Personyze’s standard recommendation algorithms learn cross-sell relationships from aggregate purchase data — “people who bought X also bought Y.” That works beautifully for established catalogs with rich purchase history, but it has two limits: brand-new products without sales data, and curated bundles where you (the merchant) know better than the data does.
Managed Upselling and Cross-selling is the answer: you upload your own curated product-to-product relationships, and Personyze uses those instead of (or in addition to) the auto-learned ones.
When managed cross-sell is the right fit
- New product launches — no aggregate data exists yet, but you know what should pair with the new SKU.
- Strategic bundling — you want to push specific accessory pairings (“iPhone 15 + this case + this charger”) regardless of what the data alone would surface.
- Margin optimization — your highest-margin accessories should go with high-volume products, even if other items are technically more popular.
- Editorial picks — your merchandising team knows the lifestyle pairings that aggregate data misses (camera + lens + bag combos).
- Fallback for sparse-data products — use managed cross-sell as the fallback algorithm when crowd-based recommendations come back empty.
Data format
The relationships are uploaded as a simple two-column structure:
| Subject (main product ID) | Linked (cross-sell product ID) |
|---|---|
| iphone-15 | case-clear-15 |
| iphone-15 | charger-magsafe |
| iphone-15 | headphones-airpods |
| iphone-15-pro | case-clear-15 |
| iphone-15-pro | charger-magsafe |
The same partner ID can be linked to multiple subjects — a charger or a case can be a cross-sell for many phones. There’s no limit on how many cross-sells a single subject product can have, but in widgets you’ll typically display 3–5.
Three ways to upload
Configure all three under Settings → Products Catalog → Cross-sell / Upsell Data. After upload, Personyze shows a preview so you can verify the data parsed correctly.
Using managed data in widgets
Once the relationships are uploaded, the Managed Cross-Sell and Managed Upsell options appear in any recommendation widget’s algorithm picker. Select either as the primary algorithm — Personyze will surface the linked products for whatever the trigger product is.
Common usage patterns:
- Product page widget — “Frequently paired with this” → managed cross-sell with the current product as trigger.

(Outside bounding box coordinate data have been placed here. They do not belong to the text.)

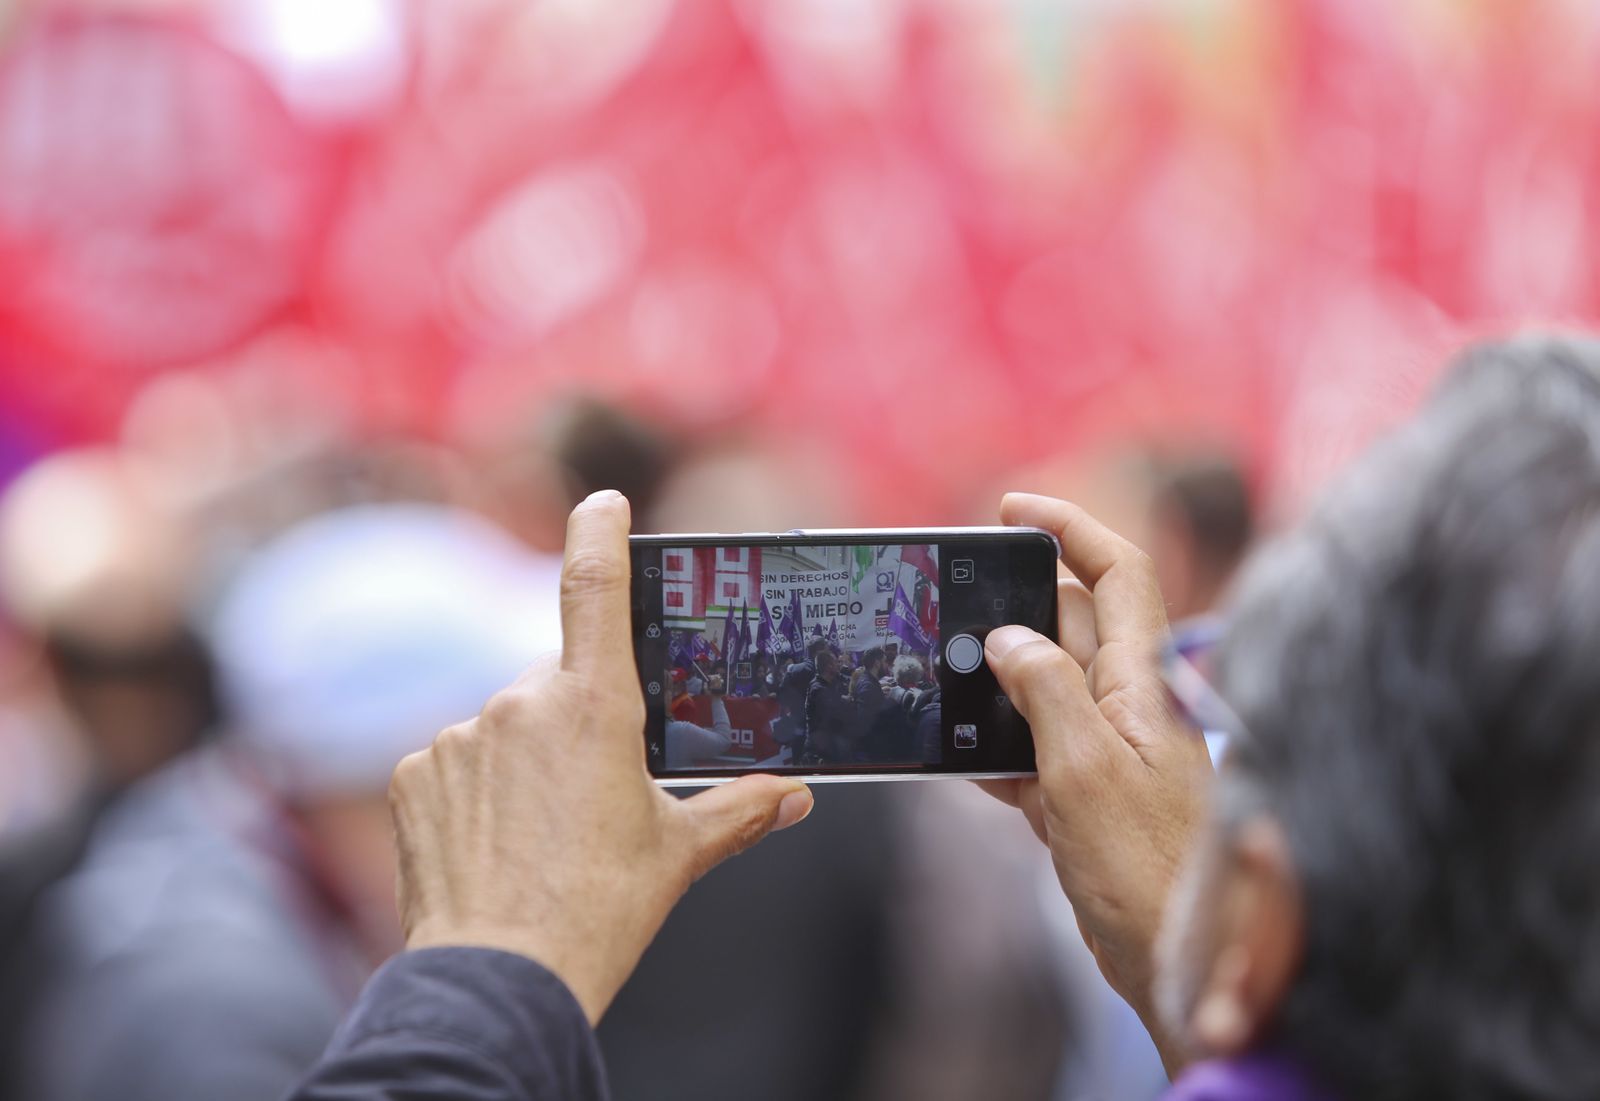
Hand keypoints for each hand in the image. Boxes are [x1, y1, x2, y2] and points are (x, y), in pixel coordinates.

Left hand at [389, 491, 813, 1022]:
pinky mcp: (414, 773)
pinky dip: (477, 790)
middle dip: (578, 721)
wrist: (500, 979)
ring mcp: (459, 737)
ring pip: (504, 725)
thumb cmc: (598, 912)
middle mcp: (520, 704)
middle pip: (557, 683)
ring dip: (525, 759)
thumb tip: (794, 796)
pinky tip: (496, 844)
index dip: (600, 532)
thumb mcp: (680, 853)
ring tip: (544, 836)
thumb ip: (741, 810)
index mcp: (594, 707)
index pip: (594, 587)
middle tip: (596, 792)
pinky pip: (455, 761)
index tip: (604, 502)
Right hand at [979, 493, 1212, 1070]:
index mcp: (1142, 681)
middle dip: (1009, 612)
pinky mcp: (1084, 794)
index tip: (1011, 510)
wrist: (1179, 963)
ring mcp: (1106, 748)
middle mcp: (1127, 703)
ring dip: (993, 687)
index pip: (1116, 572)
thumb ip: (1043, 691)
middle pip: (1066, 622)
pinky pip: (1030, 749)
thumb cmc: (1149, 869)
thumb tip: (1005, 639)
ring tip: (944, 693)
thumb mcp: (1084, 769)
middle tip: (950, 616)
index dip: (1069, 528)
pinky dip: (994, 750)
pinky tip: (961, 763)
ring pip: (1040, 686)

- Cart widget — “Complete your setup” → managed cross-sell triggered by whatever’s in cart.
- Email recommendation — order confirmation email shows accessories for the products just purchased.
- Fallback role — set “managed cross-sell” as the fallback for a “frequently bought together” widget so new products without aggregate data still get strong recommendations.
Best practices
- Mix curated with auto-learned. Use managed data for hero products and strategic pairings, let auto-learned cross-sells handle the long tail.
- Refresh regularly. Old SKUs come back to haunt you when they show up as cross-sells for current products. Sync at least monthly.
- Audit emptys. If a subject has no linked products in your data, the widget falls back. Check the preview after each upload to spot SKUs that lost their pairings.
- A/B test against aggregate. Run managed cross-sell against auto-learned cross-sell for the same trigger products — see which produces better conversion before committing to one approach catalog-wide.